At the age of ten, he auditioned for the television show, Palmerstown, USA. Although he lost out on the role, the acting bug had bitten. Throughout his high school years, he auditioned and landed roles in his high school productions of The Wizard of Oz, Don't Bother Me I Can't Cope, and a class project "Oh Freedom," in which he played the tragic mulatto son of a slave and slave master. During this time, he discovered he was different from the other guys in the neighborhood. He realized he was gay.
Written in beautiful, brutally honest prose, No More Tomorrows offers insight into the lives of two gay men as they love each other in the face of adversity and discrimination. When the HIV-positive Mark Jones awakens from a restless sleep that has plagued him for weeks, he realizes it is his last physical day on earth. After everything they've experienced together, Mark feels prepared to confront his mortality with the unshakeable support of Kevin Williams, his lover, best friend, and confidante.

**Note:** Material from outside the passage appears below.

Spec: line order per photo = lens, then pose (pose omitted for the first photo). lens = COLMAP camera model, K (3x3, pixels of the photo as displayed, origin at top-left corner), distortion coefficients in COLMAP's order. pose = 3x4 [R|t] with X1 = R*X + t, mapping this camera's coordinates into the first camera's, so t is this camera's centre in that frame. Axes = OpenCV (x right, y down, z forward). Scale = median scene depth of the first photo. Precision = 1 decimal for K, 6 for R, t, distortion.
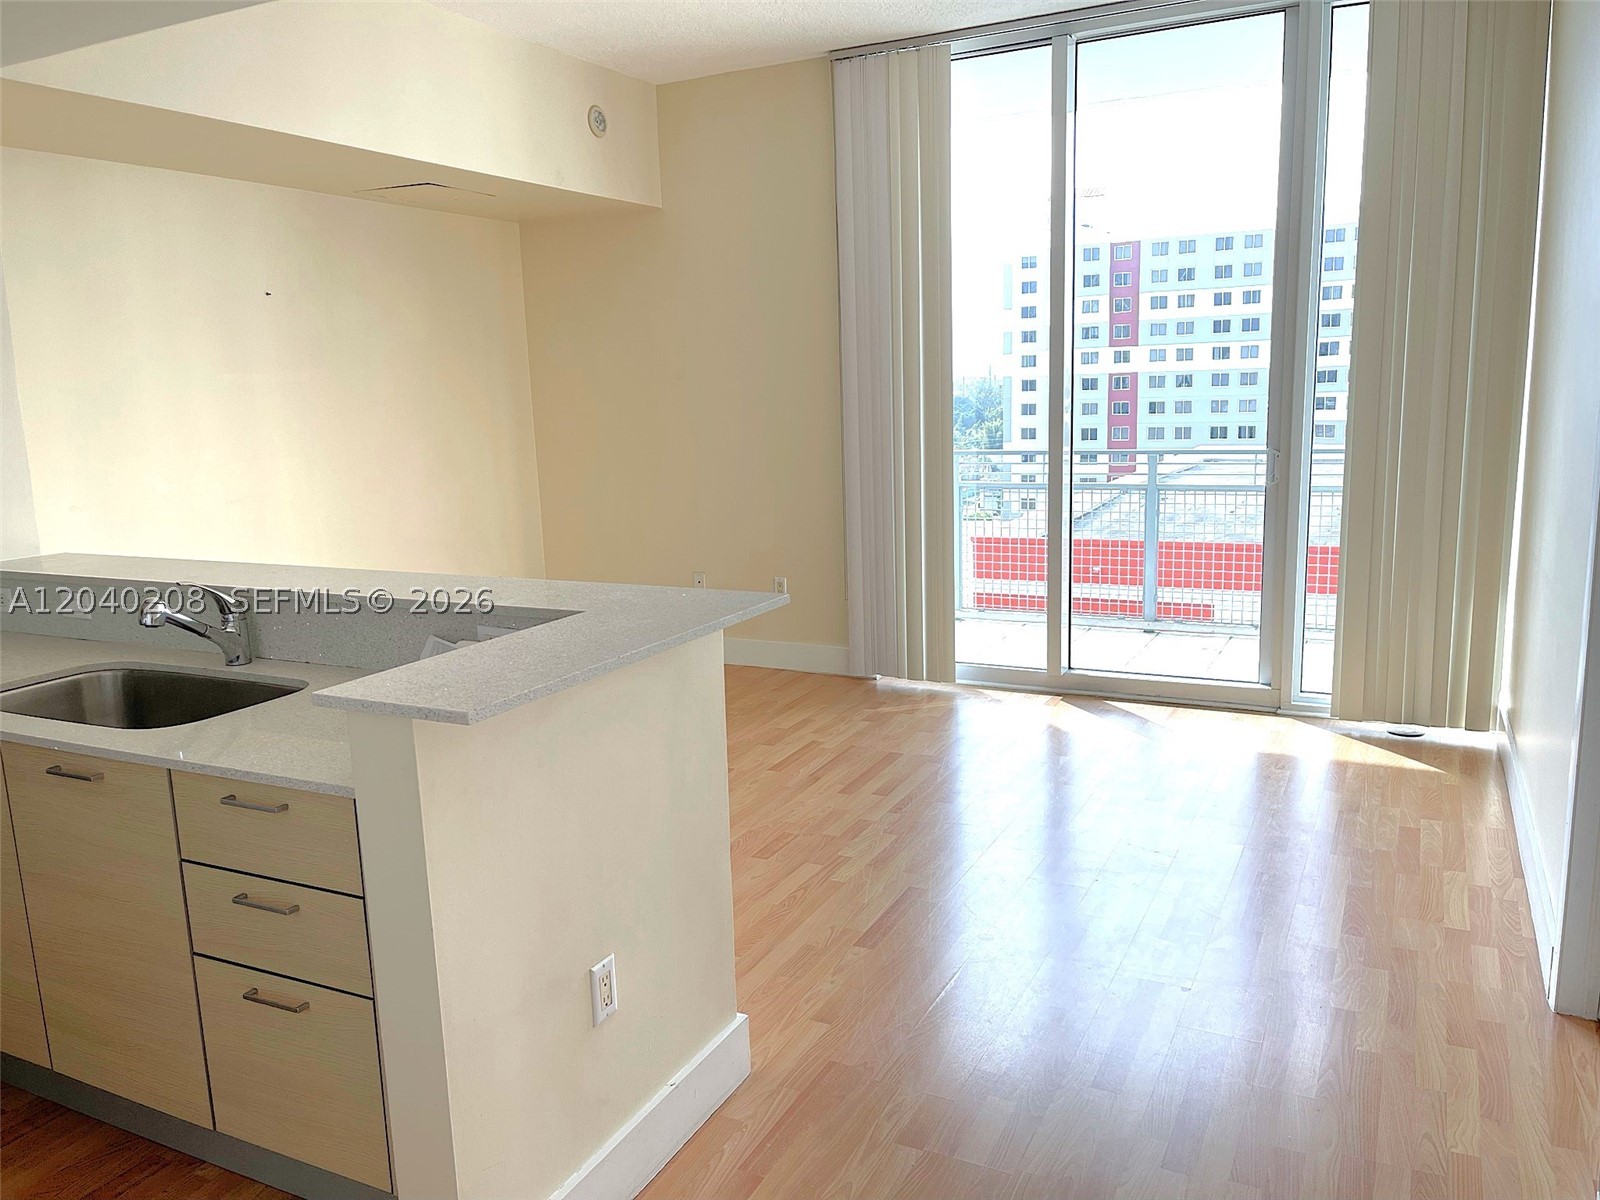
lens RADIAL K [[1197.2, 0, 788.0], [0, 1197.2, 605.7], [0, 0, 1]] dist [0.040214, -0.012507]
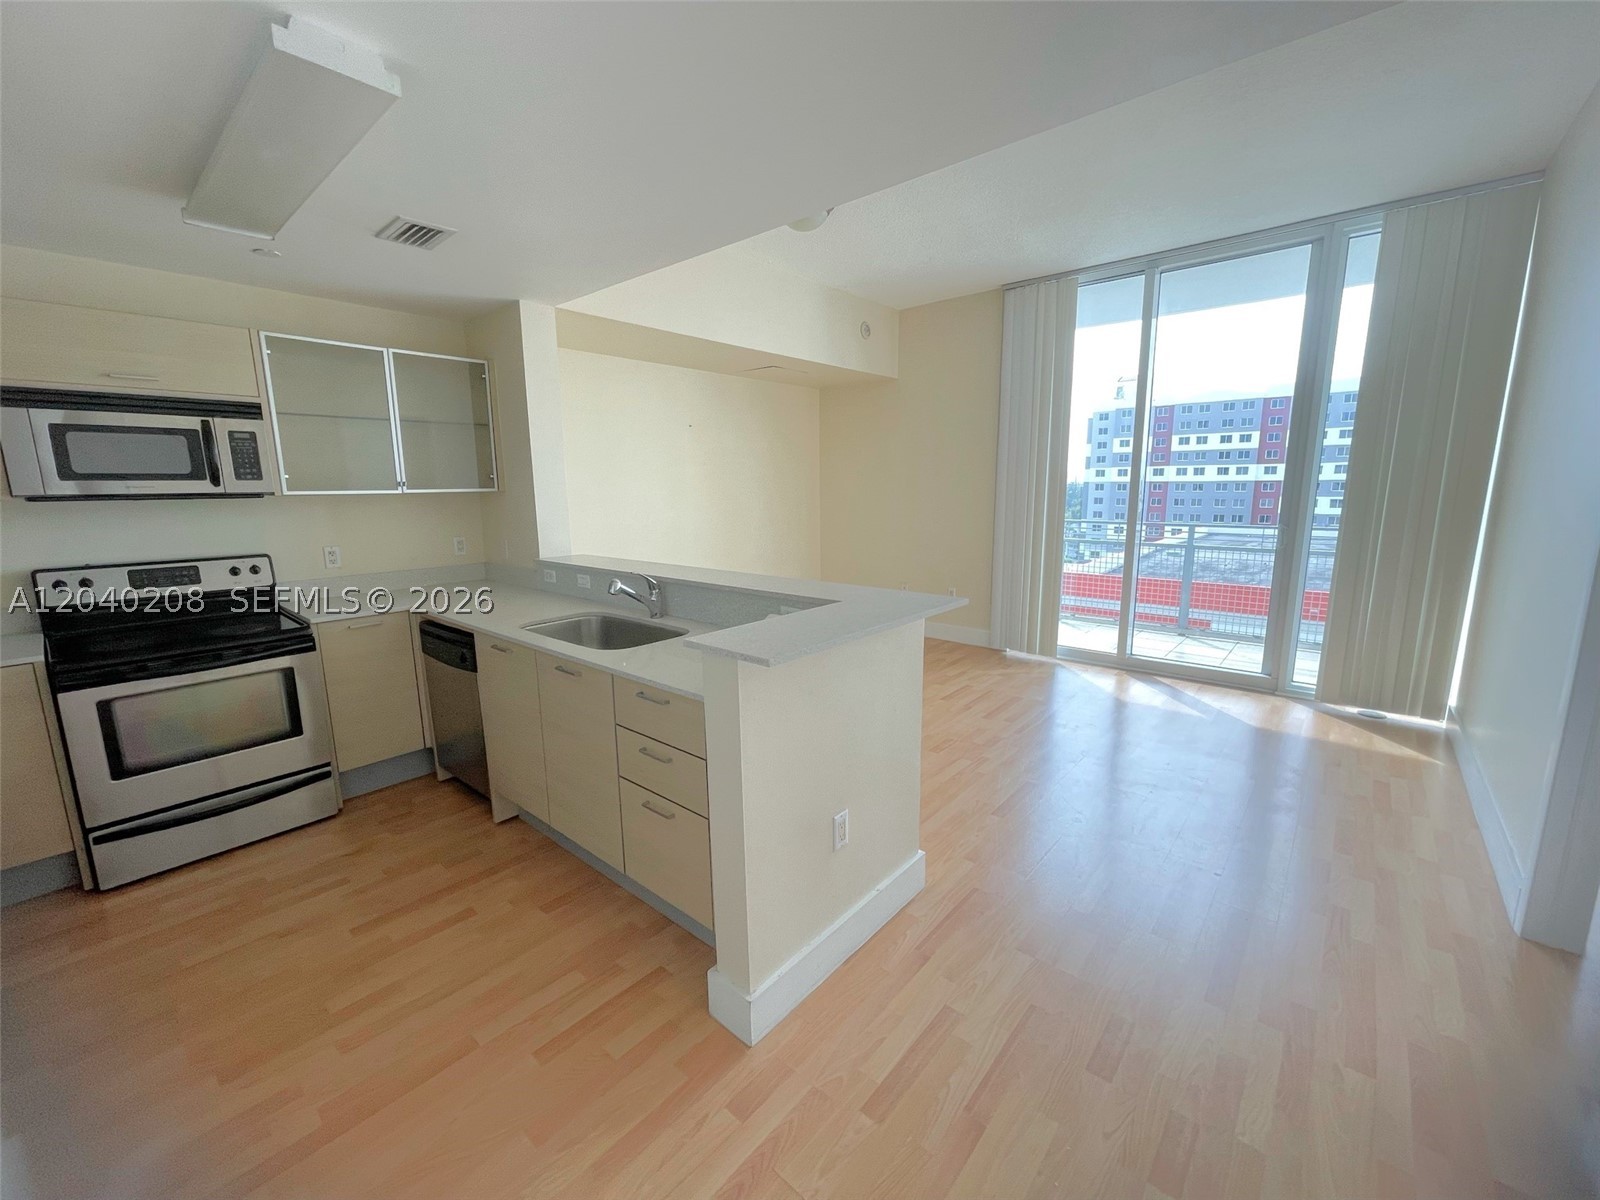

Since the inception of the HIV/AIDS epidemic in the early 1980s, men who have sex with men constitute the majority of the demographic that has been hit the hardest by the disease. In spite of the successes of the gay civil rights movement and the recent advances of medical research relating to HIV/AIDS, society still places a harsh stigma on those living with the disease. No More Tomorrows is a riveting novel about living and loving in the age of AIDS.